Digital currencies like Bitcoin have been making headlines for years. Before, few people were truly interested in the technology and even fewer understood exactly how it worked. Now, however, more and more people are becoming interested not only in bitcoins but also in the technology behind them.
Bitcoin and blockchain technology are simpler than you might think
Though words and phrases like bitcoin, bitcoin mining, and cryptocurrencies are circulating all around the Internet. There are still many people who have no idea about what any of those mean.
To put it very simply, bitcoin is a digital currency whose exchange processes are protected and secured through cryptography. A method that also protects and controls any new unit added to the cryptocurrency.
Bitcoin is one of the very few cryptocurrencies which is completely decentralized, meaning that there is no single entity that controls or manages it. It uses a peer-to-peer system where transactions take place directly between users.
To protect all of those transactions, a public digital ledger is put in place. This is what is called the blockchain. Blockchain technology, however, is not limited to bitcoins.

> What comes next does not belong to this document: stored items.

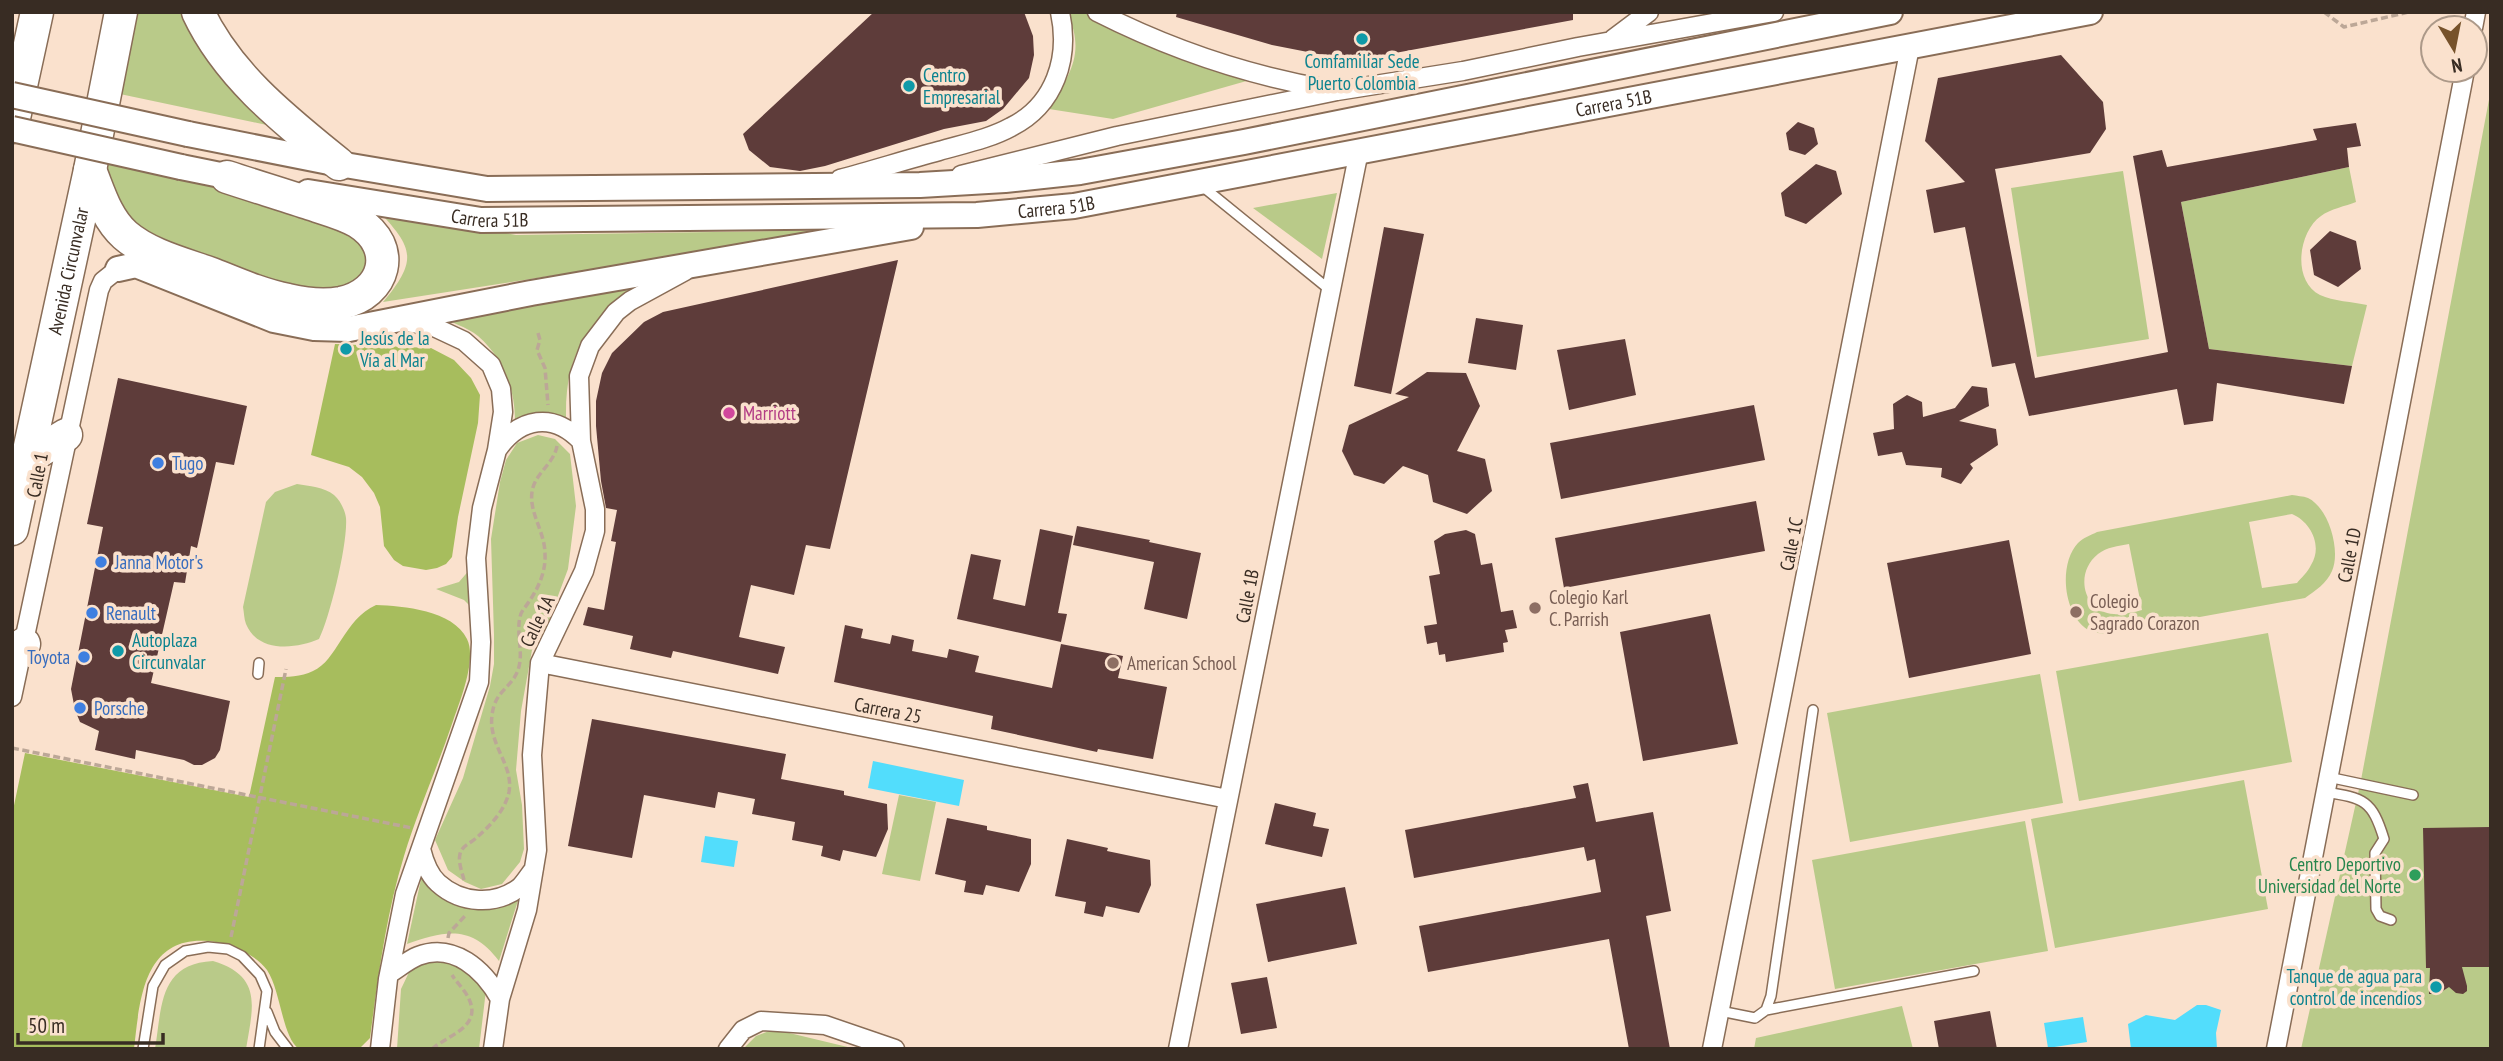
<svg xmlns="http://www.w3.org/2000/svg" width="2503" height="1061" font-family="'PT Sans Narrow',sans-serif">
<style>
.green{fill:#b9ca89;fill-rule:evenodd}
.forest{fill:#a7bd5d}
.water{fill:#52ddfc}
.building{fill:#5e3c3a}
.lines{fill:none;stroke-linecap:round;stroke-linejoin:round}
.lane-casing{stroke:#896d57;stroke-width:12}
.street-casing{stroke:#896d57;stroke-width:21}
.secondary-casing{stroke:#896d57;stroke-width:28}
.highway-casing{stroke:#896d57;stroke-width:35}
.path{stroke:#bca797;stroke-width:3.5;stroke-dasharray:7 3.5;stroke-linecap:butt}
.lane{stroke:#fff;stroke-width:9}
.street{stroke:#fff;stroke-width:18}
.secondary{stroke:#fff;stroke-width:24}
.highway{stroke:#fff;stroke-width:32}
.secondary-bridge-casing{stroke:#896d57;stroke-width:28;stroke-linecap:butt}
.secondary-bridge{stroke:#fff;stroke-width:24}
.culture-dot{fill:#0f9aa8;stroke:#fae1cd;stroke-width:2.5}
.hotel-dot{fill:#d1479c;stroke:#fae1cd;stroke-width:2.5}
.shop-dot{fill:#3f7fe0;stroke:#fae1cd;stroke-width:2.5}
.education-dot{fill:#8d6e63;stroke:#fae1cd;stroke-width:2.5}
.leisure-dot{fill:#2e9e5b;stroke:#fae1cd;stroke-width:2.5}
.labels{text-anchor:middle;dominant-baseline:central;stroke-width:7;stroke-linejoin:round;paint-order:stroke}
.culture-label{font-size:19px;fill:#0d838f;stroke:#fae1cd;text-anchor:start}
.street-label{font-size:19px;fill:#382c23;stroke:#fae1cd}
.hotel-label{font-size:19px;fill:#b23c85;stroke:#fae1cd;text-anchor:start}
.shop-label{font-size:19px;fill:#366cbe;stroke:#fae1cd;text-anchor:start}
.education-label{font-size:19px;fill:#785e54;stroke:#fae1cd;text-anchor:start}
.leisure-label{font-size:19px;fill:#27864d;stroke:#fae1cd;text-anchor:end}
</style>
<rect width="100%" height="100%" fill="#fae1cd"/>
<path class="green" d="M136,12H190L281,128L120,94Z
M1067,12H1086L1148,43L1250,80L1113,119L1049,109C1070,74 1086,53 1067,12Z
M2491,89V1049H2301L2361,780Z
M104,161L253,194L320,217L371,247L372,269L346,290H318L267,282L151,242L111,201Z
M2349,167L2356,202C2346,206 2330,209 2321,216C2298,232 2292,281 2320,295C2333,301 2353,302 2367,305L2352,366L2209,349L2181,202Z
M2123,171L2149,339L2037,357L2011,188Z
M1337,193L1322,259L1253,208Z
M376,208L516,235L847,230L383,302C420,258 412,247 376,208Z
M642,282C589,322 565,349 566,418L536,413L515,421C515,388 503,358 478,336C467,327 450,322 438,316Z
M538,435L555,439L570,454L576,506L568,569L546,628L532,650L521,711L516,770L522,805L524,849L520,862L502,884L481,889L465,882L448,870L435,840L463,778L490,686L494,664V635L491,539L500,482L506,460L517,443Z
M297,484C309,486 324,487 334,495C340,500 345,510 346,518C348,543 330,617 319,639C296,649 258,653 246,624C244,619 244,612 243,607L266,502L275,492Z
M2292,495C2297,496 2303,496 2308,498C2329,508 2341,551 2332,571C2327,583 2315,591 2305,598L2106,634C2102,633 2094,633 2090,631C2063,617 2058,564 2078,543C2083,538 2091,535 2097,532ZM2292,514C2311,522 2323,546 2311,565C2308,572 2301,578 2297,583L2262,588L2249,522ZM2129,544L2142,610C2133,612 2123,615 2114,614C2083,612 2074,573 2098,554C2107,547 2118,546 2129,544Z
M471,568L472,608L464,600L436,589L459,582Z
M2268,633L2292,762L2079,801L2056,671Z
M2040,674L2063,803L1850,842L1827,713Z
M2244,780L2268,909L2055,948L2031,819Z
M899,795L936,802L920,881L882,874Z
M2025,821L2048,951L1835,989L1812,860Z
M423,870L449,894L521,891L499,961C471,924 445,931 407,944Z
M455,959L486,990L479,1049H397L401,989L413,964Z
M213,961C263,976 253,1007 246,1049H155C162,1006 159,964 213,961Z
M1902,1006L1913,1049H1754L1756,1038Z
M769,1031H781L856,1049H743L756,1036Z"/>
<path class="forest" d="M335,344L431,348L454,360L471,378L480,395L478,423L458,517L452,557L446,564L437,568L426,570L403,566L394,560L384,546L380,507L374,493L362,477L349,467L311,455Z
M376,605C403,606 453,610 467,639C477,659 460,701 453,721C438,766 418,810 404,856C386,915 378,977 370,1038L359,1049H299C282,1037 281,991 267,970C256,955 233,945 216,942C144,931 140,997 134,1049H12V815L25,753L249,797L275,677C287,677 301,677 313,671C337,661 344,619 376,605Z"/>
<path class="water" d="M873,761L964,780L959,806L868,788Z
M705,836L738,841L734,867L701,862Z
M2197,1005H2206L2221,1010L2216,1033L2217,1049H2131L2128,1024L2146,1015L2175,1020Z
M2083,1017L2087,1042L2048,1048L2044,1023Z"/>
<path class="building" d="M874,12H1024L1033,36L1034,55L1029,78L1003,109L986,121L944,129L825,166L800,171L770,167L749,150L743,134Z
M1177,12H1573V20L1368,58L1318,54L1272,45L1176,17Z
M2061,55L2103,102L2106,129L2090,153L1995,169L2035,378L2168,352L2133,156L2162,150L2167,167L2317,140L2313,129L2356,123L2361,146L2347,148L2349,167L2181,202L2209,349L2352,366L2344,404L2217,383L2213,421L2184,425L2177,389L2029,416L2015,363L1992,367L1965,227L1934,233L1926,190L1965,182L1925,141L1938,78Z
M1798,122L1814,128L1818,144L1805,155L1789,150L1786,133Z
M1816,164L1836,171L1842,194L1806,224L1785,216L1781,193Z
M1384,227L1424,234L1391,394L1354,386Z
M2330,231L2356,241L2361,269L2338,287L2314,275L2310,250Z
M898,260L830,549L806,545L794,595L751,585L739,637L785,647L778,674L673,651L671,658L630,649L633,636L583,625L588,607L604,610L616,542L611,541L617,510L606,508L601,481L596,426V401L602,373L612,353L644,322L663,312Z
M1476,318L1523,325L1516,370L1468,363Z
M1625,339L1636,395L1569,410L1557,350Z
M1427,372L1466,373L1480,406L1457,451L1485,459L1492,491L1467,514L1433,502L1428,475L1403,466L1384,484L1354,475L1342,451L1349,425L1409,397L1395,394Z
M118,378L247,406L234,465L216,462L197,548L191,546L185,583L174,582L151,683L230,701L220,750L215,758L202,765H194L184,760L136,750L135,759L95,750L99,731L80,722L75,710L71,689L103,527L87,524Z
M1972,386L1987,388L1989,406L1959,421L1996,429L1998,445L1970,464L1973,468L1961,484L1941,477L1942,468L1906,465L1902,452L1878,456L1873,433L1894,429L1893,404L1907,395L1922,402L1923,417L1955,408Z
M1754,405L1765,460L1561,499L1550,443Z
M1756,501L1765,551L1564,588L1555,538Z
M1077,526L1150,540L1149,542L1201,553L1187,619L1144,609L1154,562L1073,545Z
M1040,529L1073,536L1058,613L1067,614L1061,642L957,619L971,554L1001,560L993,599L1025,606Z
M1466,530L1475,534L1481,565L1492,563L1501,612L1513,610L1517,628L1505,630L1508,642L1503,643L1504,652L1446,662L1445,654L1439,655L1437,642L1427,644L1424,626L1437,624L1429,576L1440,574L1434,541L1445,534Z
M2009,540L2031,654L1909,678L1887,563Z
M1710,614L1738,744L1643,761L1620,632Z
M845,625L863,629L861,638L890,644L892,635L914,640L912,651L947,658L949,649L979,656L975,672L1052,688L1061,644L1123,656L1118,678L1167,687L1153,759L1098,749L1097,752L991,729L993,716L834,682Z
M592,719L786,754L781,779L844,791V795L887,804L888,829L876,857L843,850L840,861L821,856L823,846L792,840L795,822L752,814L755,799L718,792L715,808L644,795L632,858L568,846Z
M1588,783L1596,822L1653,812L1671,911L1646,916L1670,1049H1629L1609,939L1428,972L1419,926L1601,892L1595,859L1587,861L1584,847L1414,878L1405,830L1576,798L1573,786Z
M1275,803L1316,813L1313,826L1329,829L1322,857L1265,844Z
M947,818L987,826V830L1031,839V864L1019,892L986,885L983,895L964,892L966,881L935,874Z
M2491,827V967H2462L2467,986V991L2463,994L2456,993L2449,987L2438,994H2429L2430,968H2426L2423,828Z
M1067,839L1108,848L1107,851L1150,860L1151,885L1139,913L1106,906L1103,917L1084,913L1086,902L1055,896Z
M1345,887L1357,944L1268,962L1256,904Z
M1267,977L1277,1028L1241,1034L1231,983Z
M1990,1011L1997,1049H1939L1934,1021Z"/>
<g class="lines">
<defs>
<path id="lane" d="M1202,186L1330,290
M258,674L259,663
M2328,777L2413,795
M2325,792C2364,798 2372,800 2384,839L2375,853L2376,909L2380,916L2391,920
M1766,1010L1974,971
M1720,1011L1755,1018L1766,1010L1771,996L1813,710
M267,1012L275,1032L288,1049
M143,1049L153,986L165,965L185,951L208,947L228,949L242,956L260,975L267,991L259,1049"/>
<path id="street" d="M1097,12C1170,49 1246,75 1327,89
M2473,28L2476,12
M1613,39L1649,12
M961,175L1117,136L1337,91L1463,71L1578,47L1774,12
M840,179C873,170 906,160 939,151C963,144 989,139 1011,127C1055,105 1070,58 1060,12
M497,450C520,417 553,412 581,441
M540,663L1228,799
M12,697L99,290L103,281L118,269
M421,849C424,861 428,874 438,883C461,904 496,906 520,887C525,882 529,875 534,869
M389,974C399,968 408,960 418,956C454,942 484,970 500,999
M380,1049L388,979L405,894L479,682L481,642L476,558L482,508L497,450L503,412L501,389L491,365L464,341L432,326L406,322
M493,1049L500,999L527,910L537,850L532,755L540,663L584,571L595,531V509L581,441L579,376L590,346L616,312L630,301L685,271
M728,1049L743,1030L761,1021L825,1025L895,1049
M1178,1049L1359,151
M1712,1049L1910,47
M2276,1049L2465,70"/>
<g id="secondary">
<path d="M188,134L339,164L487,189L920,185L1005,180L1080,172L1244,142L1890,12"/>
<path d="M181,167L245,180"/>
<path id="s1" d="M308,192L481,220L977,215L1074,206L2090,12"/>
<path d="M118,269L136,265L274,320L314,328L349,329L531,293L911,227"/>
</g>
<g id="highway">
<path d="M198,12C228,76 286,121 339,164"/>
<path d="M12,127L37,12"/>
<path d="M90,170C99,192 106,218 125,235C148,255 184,264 212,274C237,284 262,295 288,300C305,304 324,306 341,303C386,294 398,247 358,222C343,213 325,209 308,203C281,194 254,186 227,177"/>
<path d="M28,458L66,435"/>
<path id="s2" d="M12,529L90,170L121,12"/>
<path d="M12,659L24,644"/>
</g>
</defs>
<use href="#lane" class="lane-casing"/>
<use href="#street" class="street-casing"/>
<use href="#secondary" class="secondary-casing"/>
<use href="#highway" class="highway-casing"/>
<path class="path" d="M2324,12L2344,27L2409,12
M538,333L540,340L537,350L545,368L548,405
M12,748L412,828
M464,880C462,872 458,862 460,854C462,846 469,844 475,839C489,827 505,811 509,792C514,765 488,745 492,715C495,690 511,689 518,670C524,653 516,634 520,617C521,611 525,608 528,603C538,589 546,572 545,554C545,532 529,513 532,492C534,474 554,464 557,446
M231,937L286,669
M448,938L449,933L465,916
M432,1049C448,1035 482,1027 469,999C465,990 457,983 452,975"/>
<use href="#lane" class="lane"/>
<use href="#street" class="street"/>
<use href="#secondary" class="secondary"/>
<use href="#highway" class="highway"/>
<defs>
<path id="secondary-bridge" d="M12,95L188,134
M12,129L181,167"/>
</defs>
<use href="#secondary-bridge" class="secondary-bridge-casing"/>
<use href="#secondary-bridge" class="secondary-bridge"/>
</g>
<g class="culture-dot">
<circle cx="1362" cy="39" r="7"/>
<circle cx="909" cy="86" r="7"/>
<circle cx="346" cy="349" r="7"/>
<circle cx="118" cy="651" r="7"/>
<circle cx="2436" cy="987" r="7"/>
</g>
<circle class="hotel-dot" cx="729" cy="413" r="7"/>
<g class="shop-dot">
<circle cx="158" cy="463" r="7"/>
<circle cx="101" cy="562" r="7"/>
<circle cx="92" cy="613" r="7"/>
<circle cx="84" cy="657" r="7"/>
<circle cx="80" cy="708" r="7"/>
</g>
<g class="education-dot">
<circle cx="1535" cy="608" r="7"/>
<circle cx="2076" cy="612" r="7"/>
<circle cx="1113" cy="663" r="7"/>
</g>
<circle class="leisure-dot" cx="2415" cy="875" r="7"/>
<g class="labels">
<g class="culture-label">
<text x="1362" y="61" text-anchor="middle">Comfamiliar Sede<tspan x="1362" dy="22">Puerto Colombia</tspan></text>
<text x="923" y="75">Centro<tspan x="923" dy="22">Empresarial</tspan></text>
<text x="360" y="338">Jesús de la<tspan x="360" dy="22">Vía al Mar</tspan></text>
<text x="132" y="640">Autoplaza<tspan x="132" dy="22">Circunvalar</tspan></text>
<text x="2422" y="976" text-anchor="end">Tanque de agua para<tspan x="2422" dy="22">control de incendios</tspan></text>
</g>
<g class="street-label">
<text stroke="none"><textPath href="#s1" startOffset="1318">Carrera 51B</textPath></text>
<text stroke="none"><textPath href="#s1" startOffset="751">Carrera 51B</textPath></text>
<text stroke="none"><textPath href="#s1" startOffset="184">Carrera 51B</textPath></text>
<text stroke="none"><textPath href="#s2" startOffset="264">Avenida Circunvalar</textPath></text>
<text transform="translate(37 475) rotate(-79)">Calle 1</text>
<text transform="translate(1791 544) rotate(-79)">Calle 1C</text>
<text transform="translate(2349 555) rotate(-79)">Calle 1D</text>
<text transform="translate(1247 596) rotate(-79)">Calle 1B</text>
<text transform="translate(537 621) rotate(-64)">Calle 1A</text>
<text transform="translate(888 710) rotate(11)">Carrera 25</text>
</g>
<g class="hotel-label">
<text x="743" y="413">Marriott</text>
</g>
<g class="shop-label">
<text x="172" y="463">Tugo</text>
<text x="115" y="562">Janna Motor's</text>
<text x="106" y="613">Renault</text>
<text x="70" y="657" text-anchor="end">Toyota</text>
<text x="94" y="708">Porsche</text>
</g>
<g class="education-label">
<text x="1549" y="597">Colegio Karl<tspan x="1549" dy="22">C. Parrish</tspan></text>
<text x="2090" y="601">Colegio<tspan x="2090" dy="22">Sagrado Corazon</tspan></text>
<text x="1127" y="663">American School</text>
</g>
<g class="leisure-label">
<text x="2401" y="864">Centro Deportivo<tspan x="2401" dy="22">Universidad del Norte</tspan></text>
</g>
</g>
<rect width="2503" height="1061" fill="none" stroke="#382c23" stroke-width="28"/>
<g transform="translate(2454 49) rotate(170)"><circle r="33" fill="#fae1cd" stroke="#ac9989" stroke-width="2"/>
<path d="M0-5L12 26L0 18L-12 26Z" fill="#76522b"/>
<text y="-10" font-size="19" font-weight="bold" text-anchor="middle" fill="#382c23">N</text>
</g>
<path d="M18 1033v10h145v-10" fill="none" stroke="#382c23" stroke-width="3.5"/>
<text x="28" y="1033" font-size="21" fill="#382c23" stroke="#fae1cd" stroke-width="5" paint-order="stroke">50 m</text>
</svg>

This publicly accessible ledger is simultaneously distributed among hundreds of thousands or even millions of users. It can record practically any transaction. Any single item that needs to be recorded and verified can be included and checked against the blockchain, opening the door for a myriad of different applications.
Getting bitcoins can be great, except when it isn’t
In the early days of bitcoins, acquiring multiple units of the digital currency was quite easy. As is the case now, users could either purchase bitcoins or turn to mining instead. Bitcoin mining is basically the process through which transactions are verified and added to the blockchain.
Participating in such processes require nothing else than a computer and an Internet connection, at least in theory. In the early days, any standard PC had enough computational power to complete such processes. Which includes compiling transactions into blocks and solving difficult computational “puzzles” in order to place the blocks in order into the blockchain.
There is a lot more involved, of course, but that is the basic processes which is performed automatically. The point here is that successful mining equals bitcoin rewards. The more people mining, however, the less profitable the reward.
Today, the only way to profitably generate bitcoin is through specialized hardware. Such hardware is not only extremely costly but they also require quite a lot of energy. So only the newest models in places with cheap electricity costs can generate adequate revenue compared to the associated costs.
“Antoine Tardif, CEO of BitcoinMining states that Unless you live in a jurisdiction with a low cost of power such as Iceland or Norway, the most efficient way to mine bitcoins and other crypto-currencies is by using bitcoin cloud mining services.”
Bitcoins are fine and all, but what about the blockchain?
Now that bitcoins have become an almost mundane concept, many people have turned their attention the technology behind them. The blockchain may have originally been used for bitcoins only but it is now being adapted for many other uses and heralded as the future of digital transactions.
The blockchain, which can provide a constant and continuous record of virtually anything that can or should be recorded and verified, is attractive for multiple reasons. Including the fact that everyone can have access to it at any time, making it instantly verifiable and transparent.
Another aspect that is incredibly important for digital transactions is that the blockchain cannot be modified in any way except to add more blocks onto it. More than that, attacking or hacking it is practically impossible because hackers would have to simultaneously get access to all copies across the entire network.
As the name suggests, blockchains are made of independent records which are grouped together in “blocks”. Only when each copy is properly encrypted and only when all computers in the network can verify each block does the blockchain get updated with a unique digital signature for everything.
Documents and financial transactions could finally be transparent
There are hundreds of different potentials uses for bitcoins and the blockchain but some of them are more feasible than others. For instance, banks are now considering employing blockchain technology to share data using a specialized version of the blockchain.
If they do manage to establish such a system, governments and financial regulation agencies would also have a much easier time battling things like financial fraud while each process would become much faster and efficient.
Another interesting example resides in the auditing of the supply chain. For example, ethical diamonds could be registered and verified in the network so that so-called “blood diamonds” would be forced out of the market if they could not be digitally verified.
So, are these technologies the future?
With any new technology, there is always a real risk of becoming too excited about its potential uses and losing track of its actual usefulness in real-world settings. Even though it is still early days for bitcoins and the blockchain, however, their potential is very real.
Major financial institutions and even governments are strongly considering adopting such technologies for a variety of uses. Established and emerging markets may fare much better with the introduction of a decentralized, transparent ledger system, and end users will also benefit in the end.